Model-Based Controls & Software Development
TwinElectra helps customers accelerate the development of advanced control systems through a Model-Based Design (MBD) approach that enables engineers to move efficiently from concept to production-ready software.
By developing executable models of physical systems and control algorithms, engineering teams can design, simulate, validate, and optimize control strategies in a virtual environment before deploying them to hardware. This approach reduces development risk, shortens validation cycles, and improves overall system performance and reliability.
Our expertise spans electrified powertrains, electric machines, power electronics, energy management systems, hydraulic systems, industrial automation, and power generation applications.

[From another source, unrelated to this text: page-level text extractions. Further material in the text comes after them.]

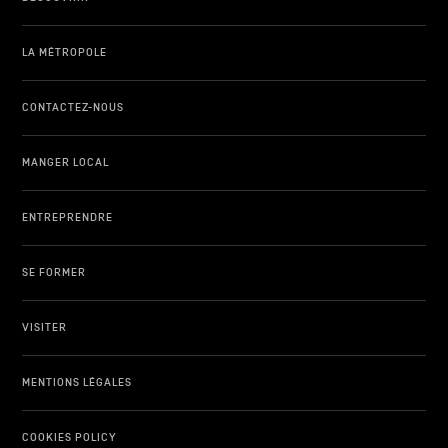
LA MÉTROPOLE
CONTACTEZ-NOUS
MANGER LOCAL
ENTREPRENDRE
SE FORMER
VISITER
MENTIONS LÉGALES
COOKIES POLICY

Control System Development Capabilities
- Control architecture development and requirements analysis
- Dynamic system modeling and plant development
- Closed-loop control design and tuning
- State estimation and observer design
- Supervisory control and energy management systems
- Fault detection, diagnostics, and fault-tolerant controls
- Functional safety-oriented control strategies
- Real-time control implementation and optimization
Electrification and Power Systems Expertise
TwinElectra has extensive experience developing advanced controls for:
- Induction motor drives
- Permanent magnet synchronous motors (PMSM)
- Synchronous generators
- Inverter and power electronics control
- Battery management and energy storage systems
- Vehicle electrification systems
- Hybrid and electric powertrains
- Generator synchronization and power management systems
- Microgrids and distributed energy systems
Our expertise includes Field-Oriented Control (FOC), Direct Torque Control (DTC), sensorless control, Maximum Torque Per Ampere (MTPA), energy optimization, and advanced power management strategies.
Virtual Validation and Auto-Code Generation
Using industry-leading Model-Based Design tools, we enable:
- Software-in-the-Loop (SIL) testing
- Processor-in-the-Loop (PIL) testing
- Hardware-in-the-Loop (HIL) validation
- Automatic code generation
- Calibration and parameter optimization
- Requirements traceability and verification
This approach allows control algorithms to be validated against high-fidelity plant models long before prototype hardware is available, significantly reducing integration and commissioning risks.
AI-Enhanced Control Development
TwinElectra combines traditional control theory with modern AI and data-driven techniques to improve system performance and accelerate development. Our solutions leverage machine learning, optimization algorithms, and operational data to support controller tuning, anomaly detection, predictive diagnostics, and adaptive control strategies.
Delivering Faster, More Reliable Control Systems
By integrating physics-based modeling, advanced control design, virtual validation, and automated software deployment, TwinElectra enables customers to develop robust control systems faster while improving product performance, reliability, and time-to-market.